▶ **Required tasks**
1 - According to the terms and conditions, what deposit must the customer pay on special orders?
2 - Write the next part of the terms and conditions, starting right after their final sentence.

▶ **Passage for review**

=== Begin Enclosure ===

2. The customer may not make any claim for compensation, whatever the legal foundation, including delay, positive breach of obligation, negligence in contracting, and unauthorised procedure, against either us or our sub-contractors or vicarious agents unless we have been deliberately or grossly negligent. This does not apply to damage involving loss of life, physical injury or damage to health, or if the customer asserts infringement of a contractual obligation on the basis of the legislation on product liability. The limited liability resulting from Paragraph 1 does not apply either if we deliberately conceal a defect or have taken over a guarantee for the composition of the goods. In the case of delayed delivery, the customer is entitled, after the fruitless expiry of a reasonable subsequent period laid down by the customer, to withdraw from the contract if our delay is merely the consequence of slight negligence.

VII. PAYMENT
1. In the case of special orders, the customer must pay a deposit of 50%.
2. Invoices are due for payment within two weeks of receipt. Discounts and rebates, which may only be deducted from the net value of the goods, are only allowed by special agreement, and only on condition that the invoice is paid on time and that all previous outstanding invoices have been settled.
3. Payments are always applied to the settlement of the earliest outstanding invoice.
4. We are prepared to accept bills and cheques in individual cases, but this is always conditional and does not constitute cash payment. Discount charges and other costs are to be borne by the purchaser.
5. In the event of late payment, suspension of payments or the submission of an application for the opening of composition or insolvency proceedings on the part of the purchaser, we may demand the immediate payment of all outstanding payments, even those not yet due for payment or deferred; this does not apply if the customer is not responsible for the non-payment. In the case of partial deliveries these circumstances would entitle us to demand advance payment or security in respect of those quantities not yet delivered.
6. The purchaser may not discount demands that are disputed by us or have not been not legally validated. If the purchaser asserts a legal right of retention on the grounds of an actual or alleged defect, the right of retention would be limited to that part of the due payment for which retention in respect of the cost of making good the alleged defect in relation to the overall amount due does not infringe good faith.
7. If the purchaser is a merchant and the contract falls within the scope of his/her commercial activity, he/she would only be entitled to retention, even if a complaint for defectiveness or other counter-claim has been asserted, if the claims are made within the statutory time period or an undisputed.
8. If the purchaser is authorised to make a security deduction, we would be entitled to redeem the amount retained by means of a guarantee from a bank or a German credit insurer, limited to the duration of the warranty period.

VIII. CLAIMS FOR COMPENSATION
1. Should the purchaser delay in paying, we would be entitled, from the start of the period of delay, to charge interest amounting to 2% above the amount of the marginal lending facility of the European Central Bank, unless we indicate a higher amount or the customer indicates a lower penalty.

=== End Enclosure ===

▶ **Extracted information**
=== Begin Enclosure ===

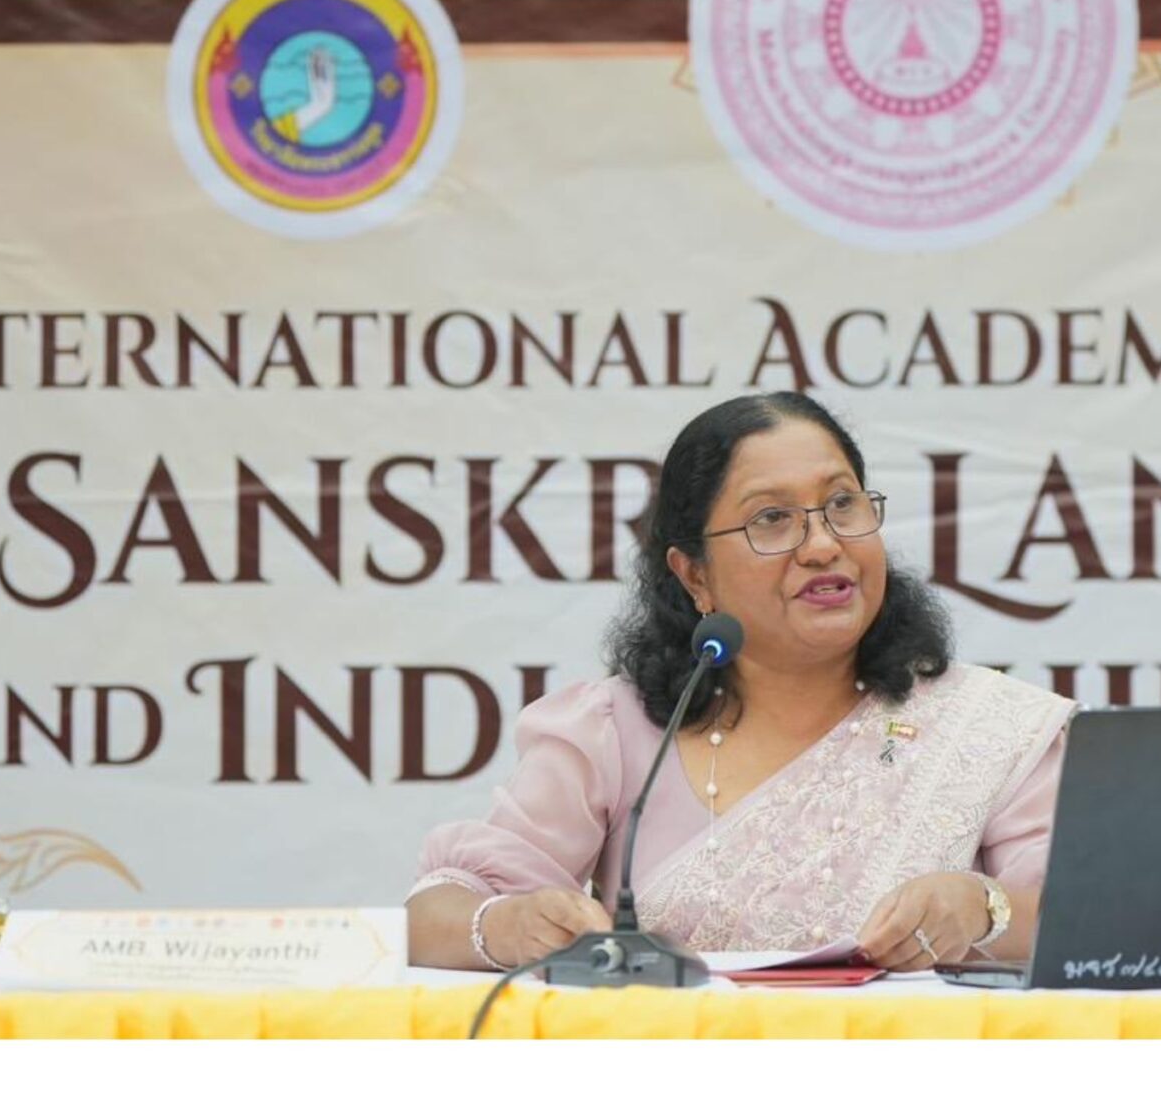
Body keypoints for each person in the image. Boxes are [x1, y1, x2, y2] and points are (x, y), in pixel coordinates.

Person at [404, 392, 1071, 969]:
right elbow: (434, 913)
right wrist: (508, 926)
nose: (822, 544)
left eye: (842, 504)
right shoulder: (614, 728)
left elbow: (1089, 917)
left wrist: (984, 909)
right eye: (771, 519)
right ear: (695, 575)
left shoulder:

=== End Enclosure ===

▶ **Responses by task**
1 - A deposit of 50%.

2 -
2. For as long as we have contractual claims for compensation in respect of the customer, we are entitled to assert loss of earnings amounting to a flat-rate sum of 20% of the gross invoice amount and a further 5.00 euros to cover our costs, unless we indicate a higher amount or the customer indicates a lower penalty.

IX. SECURITY RIGHTS
1. The delivered goods remain our property until complete payment of the purchase price including ancillary charges and the cost of any legal proceedings.
2. If the purchaser is a merchant and the contract falls within the scope of his/her commercial activity, the delivered goods remain until complete clearance of all our current or future claims in respect of the business relationship.
3. For current invoices, retention of ownership constitutes our security for the payment of the balance.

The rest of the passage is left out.